The size of an approximately rectangular display is usually given as the distance between two opposite screen corners, that is, the diagonal of the rectangle. One problem with this method is that it does take into account the fact that when a rectangle with a given length to its diagonal, becomes more rectangular, and less square (its aspect ratio increases), and at the same time its diagonal remains the same, then the area of the rectangle decreases. That is, given the same diagonal, the area of the display decreases if its aspect ratios increases. For example, a 4:3 21 in (53 cm) monitor has an area of about 211 sq in (1,360 cm2), while a 16:9 21-inch widescreen has about 188 sq in (1,210 cm2).

This method of measurement is inherited from the method used for the first generation of CRT television, when picture tubes with circular faces were in common use. Being circular, only their diameter was needed to describe their size. Since these circular tubes were used to display rectangular images, the diagonal measurement of the rectangle was equivalent to the diameter of the tube's face.
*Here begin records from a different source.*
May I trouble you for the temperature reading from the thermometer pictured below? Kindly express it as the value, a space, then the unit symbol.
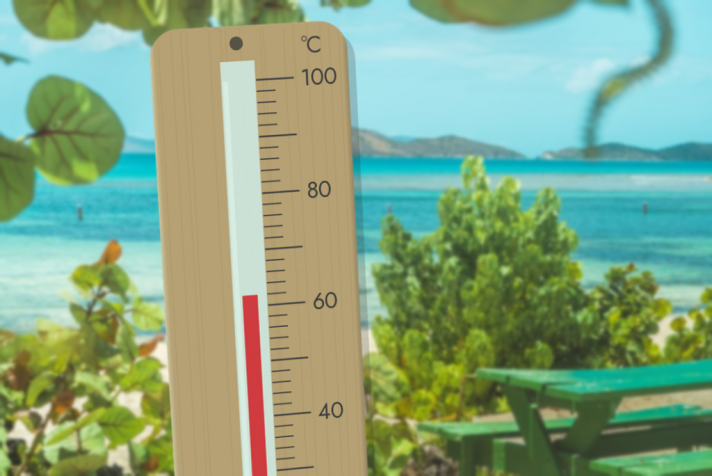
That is 62 °C
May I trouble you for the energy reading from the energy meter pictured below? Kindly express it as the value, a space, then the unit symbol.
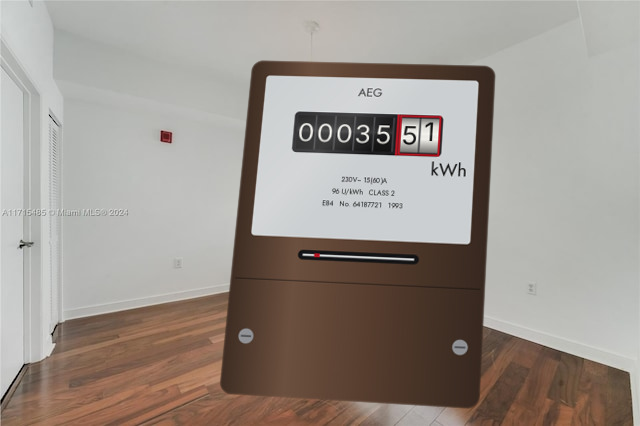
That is 35.51 kWh
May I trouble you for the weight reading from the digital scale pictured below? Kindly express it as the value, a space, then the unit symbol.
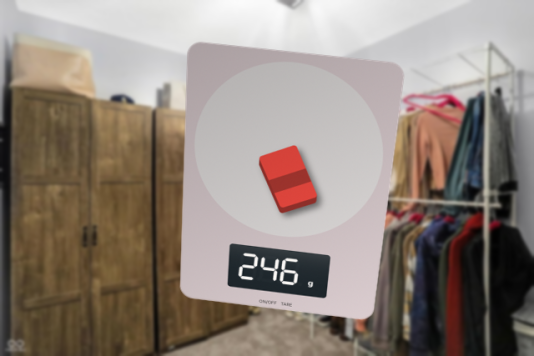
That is 246 g
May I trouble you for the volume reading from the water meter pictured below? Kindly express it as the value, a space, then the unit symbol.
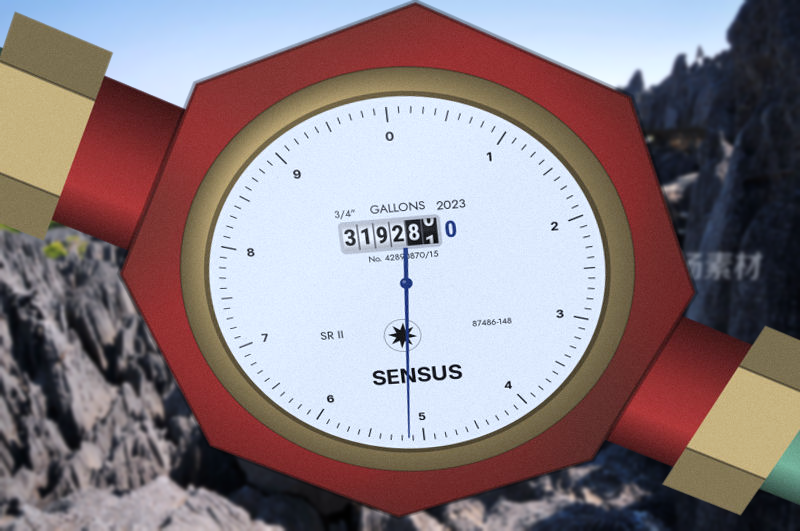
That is 3192805.1 gal
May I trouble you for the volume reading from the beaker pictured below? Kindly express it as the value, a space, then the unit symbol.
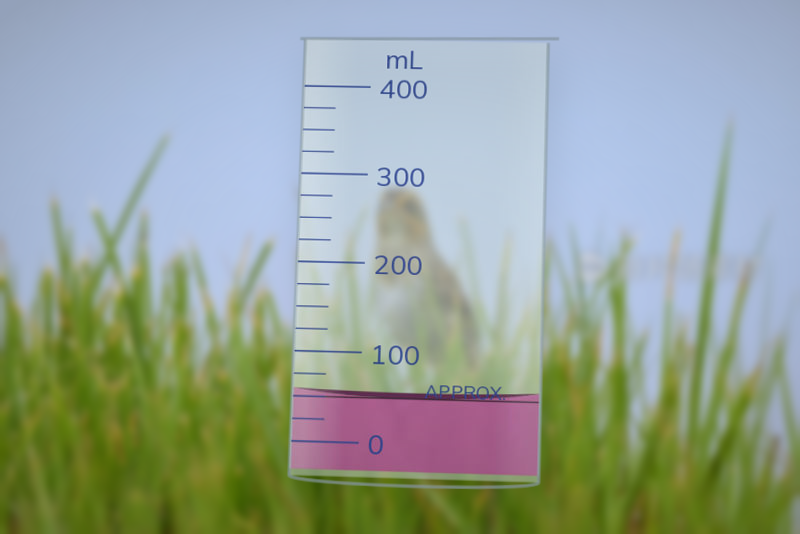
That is 50 mL
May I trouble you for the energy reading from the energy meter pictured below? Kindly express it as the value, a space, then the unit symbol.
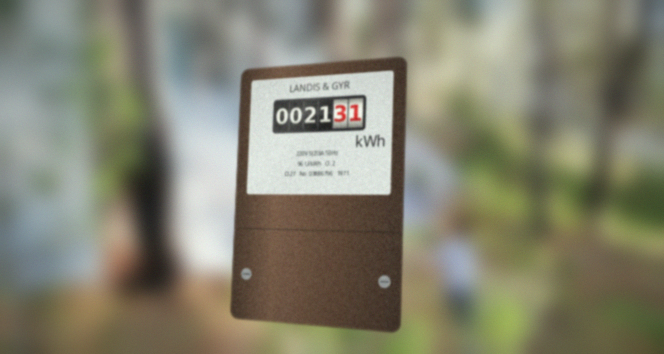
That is 21.31 kWh
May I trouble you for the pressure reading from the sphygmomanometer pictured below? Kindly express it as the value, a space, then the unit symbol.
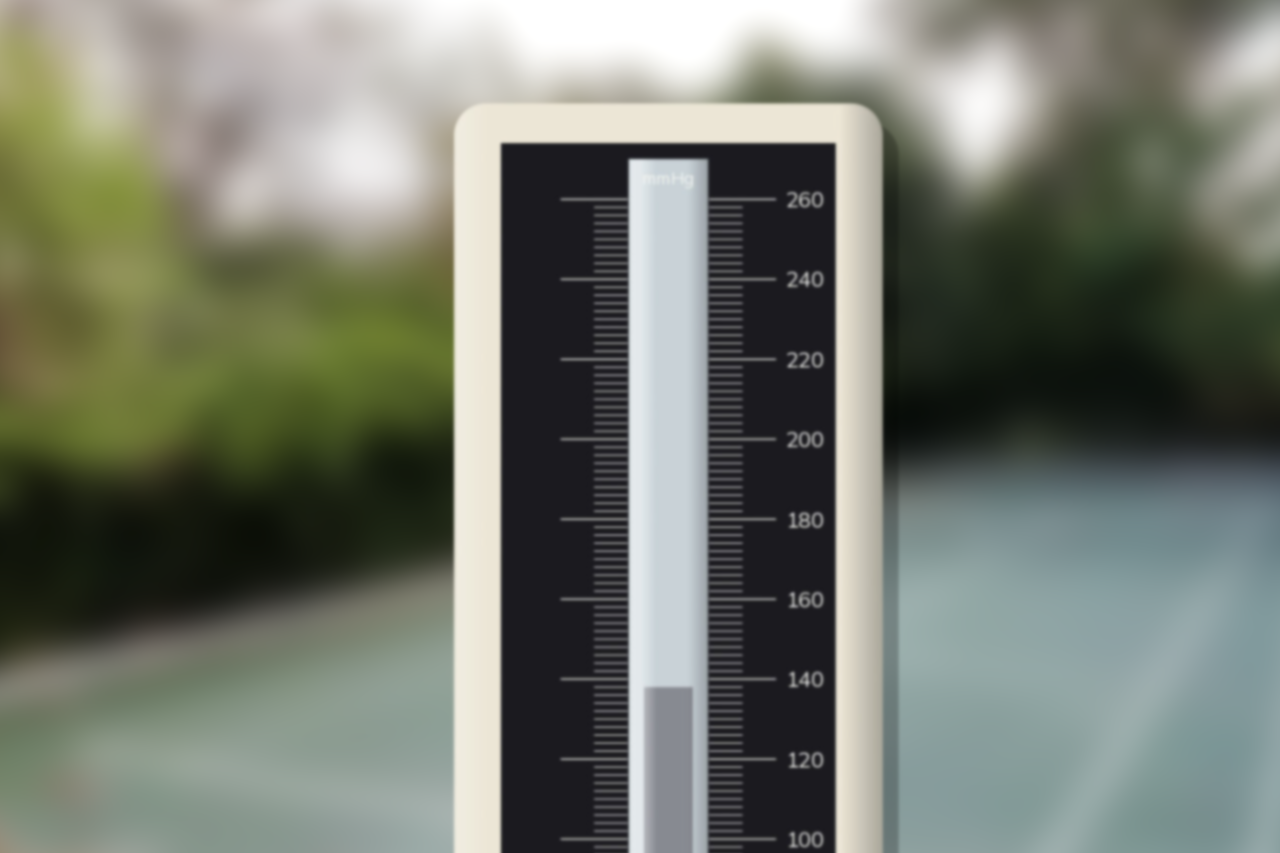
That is 138 mmHg
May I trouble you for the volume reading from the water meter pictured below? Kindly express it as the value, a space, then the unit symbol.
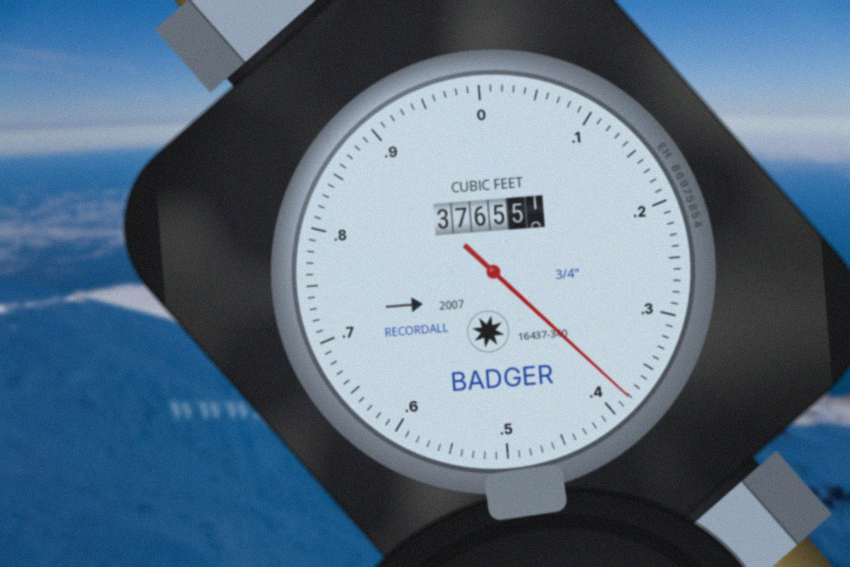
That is 376551.38 ft³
This method continued even when cathode ray tubes were manufactured as rounded rectangles.

Another problematic practice was using the size of a monitor's imaging element, rather than the size of its viewable image, when describing its size in publicity and advertising materials. Especially on CRT displays, a substantial portion of the imaging element is concealed behind the case's bezel or shroud in order to hide areas outside the monitor's safe area due to overscan. These practices were seen as deceptive, and widespread consumer objection and lawsuits eventually forced most manufacturers to instead measure viewable size.